New Human Cell Model From Bit.Bio Aims to Advance Research, Therapies
The cells, called ioGlutamatergic Neurons HTT-50CAG/T, are engineered to carry a specific mutation in the HTT gene that causes Huntington’s. By carrying the same genetic mutation — a condition called isogenic — the cells serve as a potential new robust and scalable model to study the mechanisms of the disease in the lab.
“ioGlutamatergic Neurons HTT-50CAG/WT is the first in a series of neurodegenerative disease models being launched by Bit.Bio, providing a reliable, commercially available source of consistent and scalable cells,” Farah Patell-Socha, vice president of research products at Bit.Bio, said in a press release.
“By offering more physiologically relevant disease mutations, the disease model portfolio has the potential to help address current gaps facing the successful translation of research into the clinic, crucially by providing isogenic cell models we are delivering a solution that has the potential to boost drug discovery and development,” Patell-Socha added.
The ioGlutamatergic Neurons HTT-50CAG/WT were engineered to carry 50 stable repeats of a portion of DNA, called CAG triplets, within the HTT gene.
The glutamatergic neurons were generated from human induced pluripotent stem cells (iPSCs) using Bit.Bio’s reprogramming technology, called opti-ox.

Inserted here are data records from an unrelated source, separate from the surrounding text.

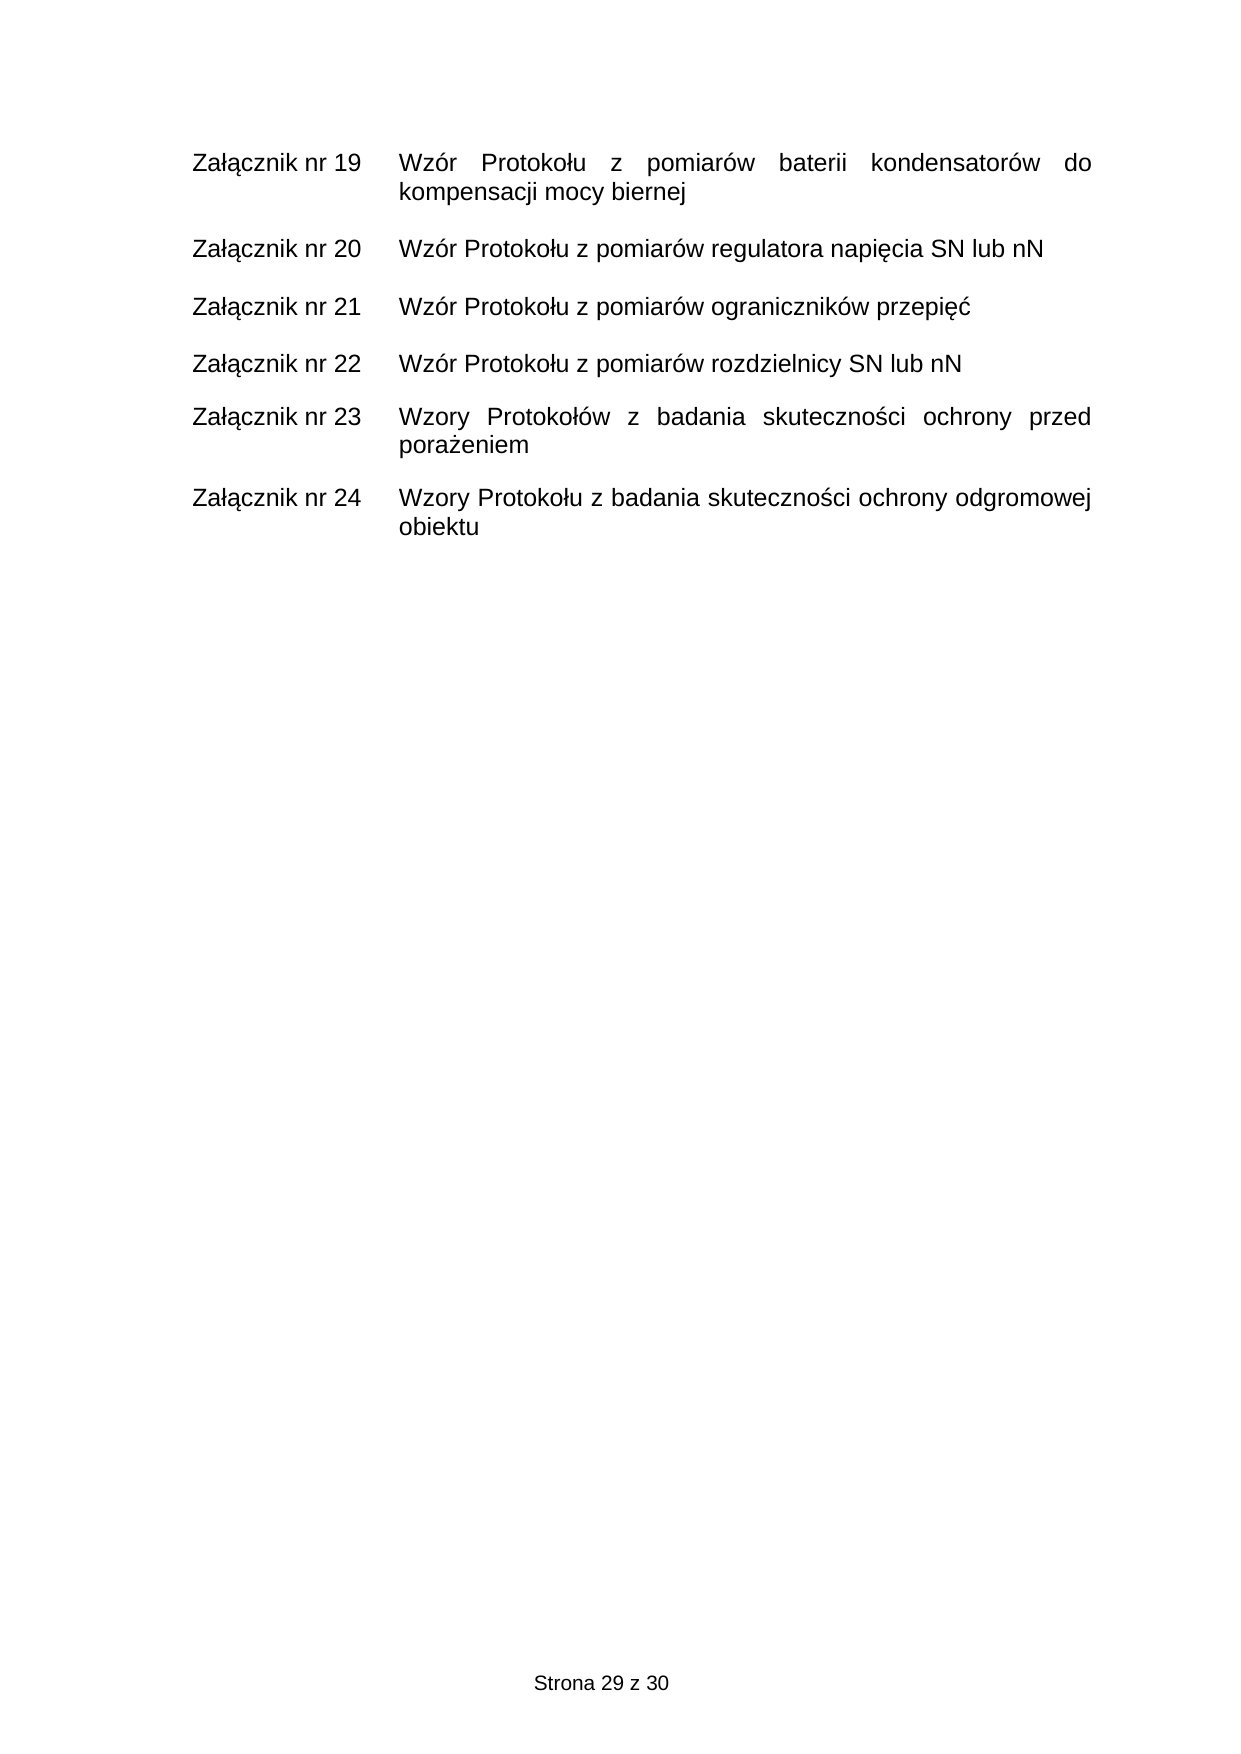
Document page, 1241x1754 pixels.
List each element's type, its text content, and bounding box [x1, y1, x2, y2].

text Załącznik nr 19 Wzór Protokołu z pomiarów baterii kondensatorów do kompensacji mocy biernej [192, 148, 1093, 205]
text Załącznik nr 20 Wzór Protokołu z pomiarów regulatora napięcia SN lub nN [192, 234, 1093, 263]
text Załącznik nr 21 Wzór Protokołu z pomiarów ograniczników przepięć [192, 291, 1093, 320]
text Załącznik nr 22 Wzór Protokołu z pomiarów rozdzielnicy SN lub nN [192, 349, 1093, 378]
text Załącznik nr 24 Wzory Protokołu z badania skuteczności ochrony odgromowej obiektu [192, 483, 1093, 541]
text Załącznik nr 23 Wzory Protokołów z badania skuteczności ochrony przed porażeniem [192, 402, 1093, 459]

The cells rapidly mature and become functional glutamatergic neurons. The mutation in the HTT gene was introduced via the CRISPR/Cas9-based gene-editing tool.
“Our opti-ox technology allows the development of consistent and scalable biological standards that can support the evolution of a new generation of medicines,” said Mark Kotter, CEO and founder of Bit.Bio. “It adds depth to our broadening R&D cell type product pipeline.”

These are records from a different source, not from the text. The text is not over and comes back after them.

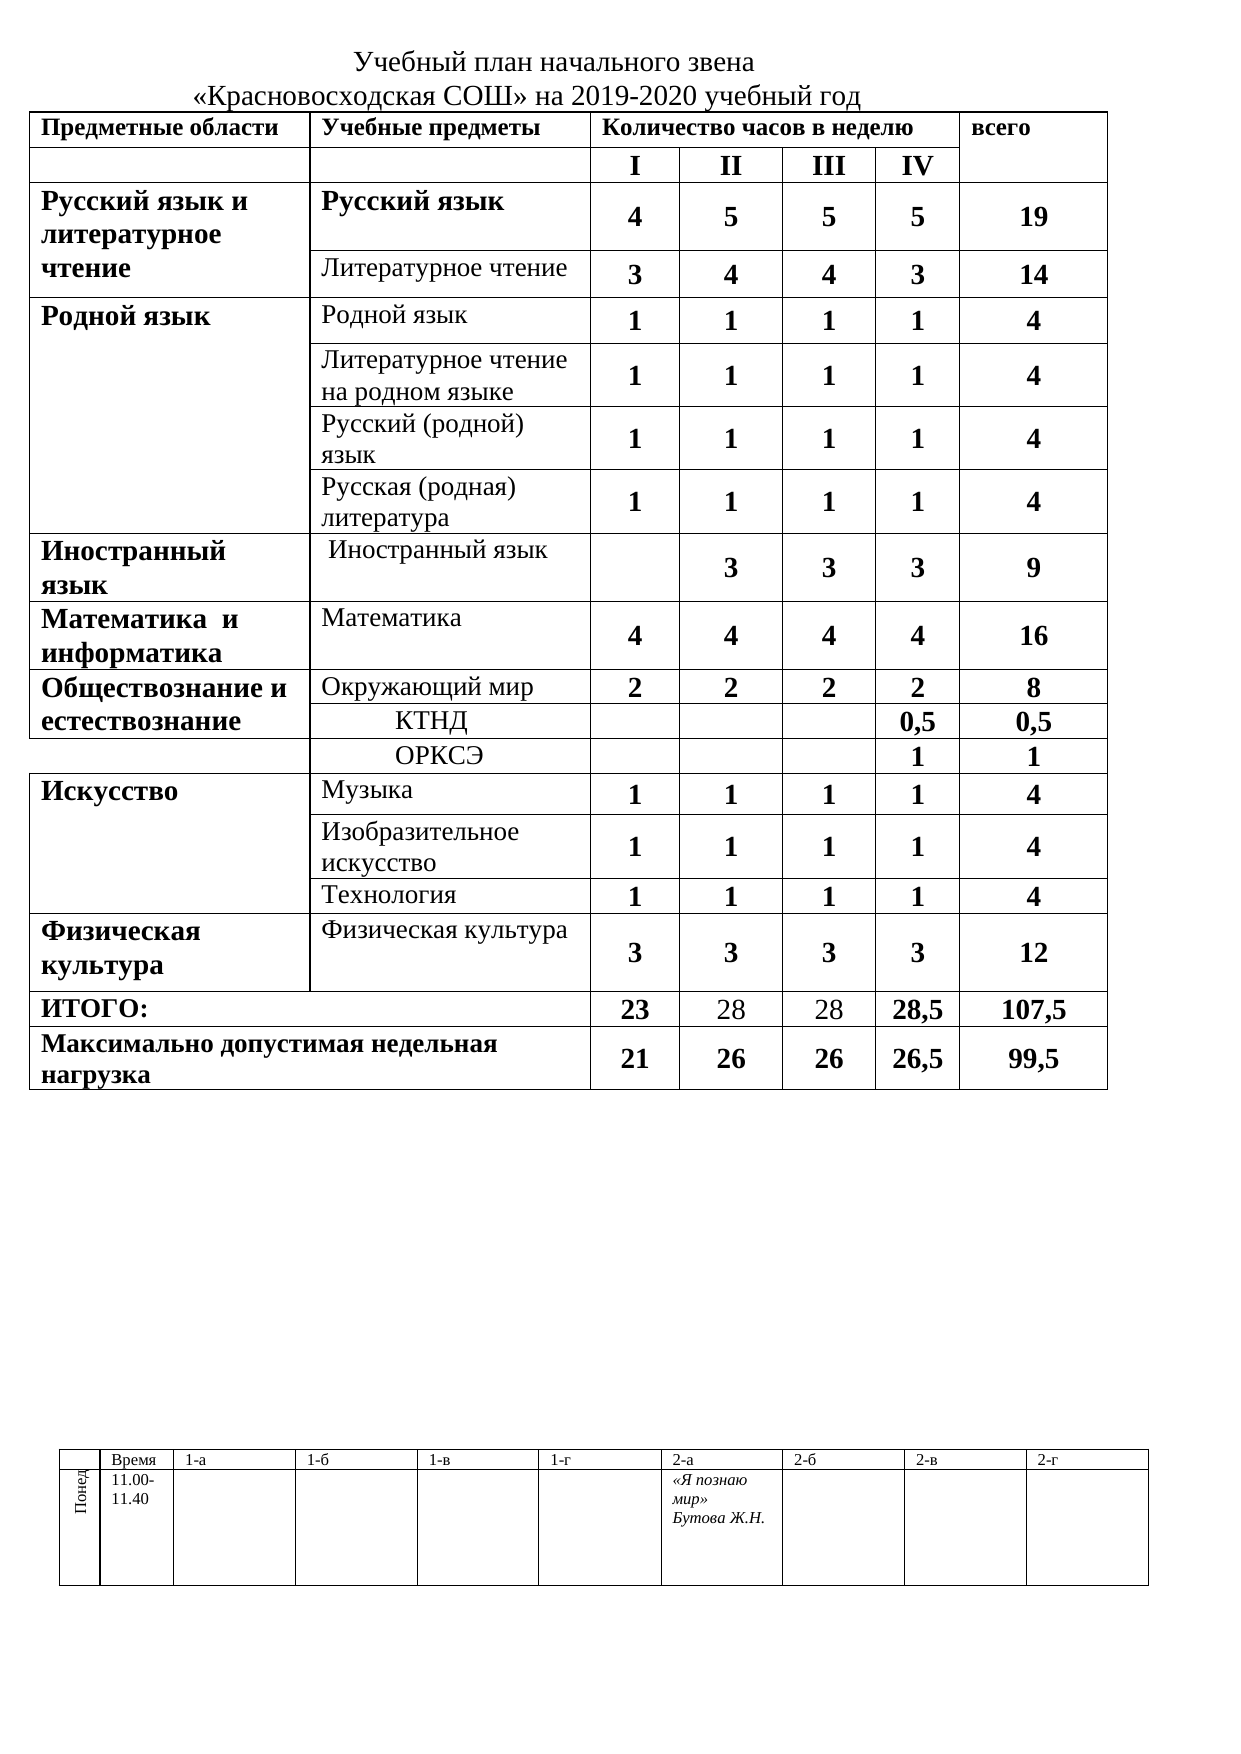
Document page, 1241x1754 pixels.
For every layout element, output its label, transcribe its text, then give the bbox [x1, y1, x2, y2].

table_cell 11.00-11.40 [101, 1470, 173, 1585]
table_cell 0,5 [960, 704, 1107, 738]
table_header 1-а [174, 1450, 295, 1469]
table_cell 5 [680, 183, 782, 250]
table_cell 3 [783, 534, 875, 601]
table_cell 8 [960, 670, 1107, 703]
table_cell 14 [960, 251, 1107, 297]
table_cell 3 [591, 914, 679, 991]
table_cell 1 [876, 815, 959, 877]
table_cell [591, 704, 679, 738]
table_cell 28 [680, 992, 782, 1026]
table_cell 4 [960, 774, 1107, 814]
table_header 1-г [539, 1450, 661, 1469]
table_cell 1 [680, 815, 782, 877]
table_cell II [680, 148, 782, 182]
table_cell 1 [591, 774, 679, 814]
table_cell [591, 739, 679, 772]
table_cell 1 [591, 879, 679, 912]
table_cell 2 [876, 670, 959, 703]
table_cell [783, 1470, 904, 1585]
table_cell Русская (родная) литература [311, 470, 590, 532]
table_cell [591, 534, 679, 601]
table_cell 4 [783, 602, 875, 669]
table_cell ИТОГО: [30, 992, 590, 1026]
table_header Количество часов в неделю [591, 113, 959, 147]
table_cell «Я познаю мир» Бутова Ж.Н. [662, 1470, 782, 1585]
table_cell [1027, 1470, 1148, 1585]
table_cell КТНД [311, 704, 590, 738]
table_cell 3 [591, 251, 679, 297]
table_cell 12 [960, 914, 1107, 991]
table_cell 4 [680, 602, 782, 669]
table_header 2-б [783, 1450, 904, 1469]
table_cell Родной язык [311, 298, 590, 342]
table_cell 4 [960, 344, 1107, 406]
table_header 2-в [905, 1450, 1026, 1469]
table_cell 4 [960, 815, 1107, 877]
table_cell 28,5 [876, 992, 959, 1026]
table_cell Искусство [30, 774, 309, 912]
table_cell I [591, 148, 679, 182]
table_cell 1 [680, 774, 782, 814]
table_header 1-в [418, 1450, 538, 1469]
table_cell Технология [311, 879, 590, 912]
table_cell 23 [591, 992, 679, 1026]
table_cell 1 [783, 407, 875, 469]
table_cell Физическая культура [30, 914, 309, 991]
table_cell 3 [876, 251, 959, 297]
table_cell 26,5 [876, 1027, 959, 1089]
table_header 2-г [1027, 1450, 1148, 1469]
table_cell Родной язык [30, 298, 309, 532]
table_header Предметные области [30, 113, 309, 147]
text Учебный план начального звена «Красновосходская СОШ» на 2019-2020 учебный год [0, 44, 1152, 111]
table_cell 26 [680, 1027, 782, 1089]
table_cell 5 [876, 183, 959, 250]
table_cell 2 [783, 670, 875, 703]
table_cell Изобразительное искусство [311, 815, 590, 877]
table_cell 1 [876, 298, 959, 342]
table_cell IV [876, 148, 959, 182]
table_header 1-б [296, 1450, 417, 1469]
table_cell 1 [783, 774, 875, 814]
table_cell 4 [960, 298, 1107, 342]
table_cell [418, 1470, 538, 1585]
table_cell Физическая культура [311, 914, 590, 991]
table_cell 1 [680, 470, 782, 532]
table_cell 1 [591, 407, 679, 469]
table_cell 28 [783, 992, 875, 1026]
table_cell 4 [876, 602, 959, 669]
table_cell 1 [680, 298, 782, 342]
table_cell 1 [960, 739, 1107, 772]
table_cell [296, 1470, 417, 1585]
table_cell Иностранный язык [30, 534, 309, 601]
table_cell 1 [876, 344, 959, 406]
table_cell ОРКСЭ [311, 739, 590, 772]
table_cell 1 [783, 815, 875, 877]
table_cell [30, 148, 309, 182]
table_cell 4 [591, 183, 679, 250]
table_cell [783, 739, 875, 772]
table_cell 1 [680, 879, 782, 912]
table_cell 1 [591, 298, 679, 342]
table_header [60, 1450, 99, 1469]
table_cell 1 [783, 344, 875, 406]
table_cell 4 [783, 251, 875, 297]
table_cell 4 [960, 470, 1107, 532]
table_cell 1 [876, 739, 959, 772]
table_cell Русский язык и литературное чтение [30, 183, 309, 297]
table_cell [174, 1470, 295, 1585]
table_cell 4 [591, 602, 679, 669]
table_cell 1 [680, 407, 782, 469]
table_cell Математика [311, 602, 590, 669]
table_cell 1 [591, 344, 679, 406]
table_header всего [960, 113, 1107, 182]
table_cell [539, 1470, 661, 1585]
table_cell [680, 704, 782, 738]
table_header Учебные предметы [311, 113, 590, 147]
table_cell 1 [876, 407, 959, 469]
table_cell 107,5 [960, 992, 1107, 1026]
table_cell 5 [783, 183, 875, 250]
table_cell 0,5 [876, 704, 959, 738]
table_cell 1 [591, 815, 679, 877]
table_cell 2 [680, 670, 782, 703]
table_header Время [101, 1450, 173, 1469]
table_cell [680, 739, 782, 772]
table_cell 1 [783, 298, 875, 342]
table_cell 99,5 [960, 1027, 1107, 1089]
table_cell [783, 704, 875, 738]
table_cell 3 [876, 914, 959, 991]
table_cell 3 [783, 914, 875, 991]
table_cell 4 [960, 407, 1107, 469]
table_cell 1 [876, 470, 959, 532]
table_cell III [783, 148, 875, 182]
table_cell 2 [591, 670, 679, 703]
table_cell 1 [783, 470, 875, 532]
table_cell 1 [783, 879, 875, 912]
table_cell Окружающий мир [311, 670, 590, 703]
table_cell 3 [876, 534, 959, 601]
table_cell 3 [680, 534, 782, 601]
table_cell Литературное чтение [311, 251, 590, 297]
table_cell 21 [591, 1027, 679, 1089]
table_cell 1 [591, 470, 679, 532]
table_cell Математика и информатика [30, 602, 309, 669]
table_cell Понед [60, 1470, 99, 1585]
table_cell Максимально допустимая недельная нагрузка [30, 1027, 590, 1089]
table_cell 1 [876, 879, 959, 912]
table_cell 19 [960, 183, 1107, 250]
table_cell [311, 148, 590, 182]
table_cell Музыка [311, 774, 590, 814]
table_cell Литературное чтение на родном языке [311, 344, 590, 406]
table_cell 1 [876, 774, 959, 814]
table_cell Русский (родной) язык [311, 407, 590, 469]
table_cell Обществознание и естествознание [30, 670, 309, 738]
table_cell 1 [680, 344, 782, 406]
table_header 2-а [662, 1450, 782, 1469]
table_cell Русский язык [311, 183, 590, 250]
table_cell 4 [960, 879, 1107, 912]
table_cell 16 [960, 602, 1107, 669]
table_cell 3 [680, 914, 782, 991]
table_cell [905, 1470, 1026, 1585]
table_cell 26 [783, 1027, 875, 1089]
table_cell 4 [680, 251, 782, 297]
table_cell Иностранный язык [311, 534, 590, 601]
table_cell 9 [960, 534, 1107, 601]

Of note, iPSCs are cells that have been reprogrammed back into a stem cell-like state, which allows for the development of an unlimited source of almost any type of human cell. Glutamatergic neurons are nerve cells that release the neurotransmitter glutamate. Prior research has shown that glutamate signaling is abnormally active in Huntington’s disease.
The company notes that the ioGlutamatergic Neurons HTT-50CAG/WT are well-controlled for the specific mutation, are easily maintained in the lab, and can be expanded into high numbers.
Those factors make this new cell model a “high quality human model for the study of Huntington’s disease,” Bit.Bio states on its website.
Moreover, the same glutamatergic neurons also are available without the HTT mutation — called wild type. These wild-type neurons can serve as controls and aid in the development of therapies that target disease cells only.
“Bit.Bio’s mission is coding cells for novel cures,” Kotter concluded. “The launch of our Huntington’s disease model provides the industry with an advanced cellular tool to support the study of a devastating condition with high unmet clinical needs.”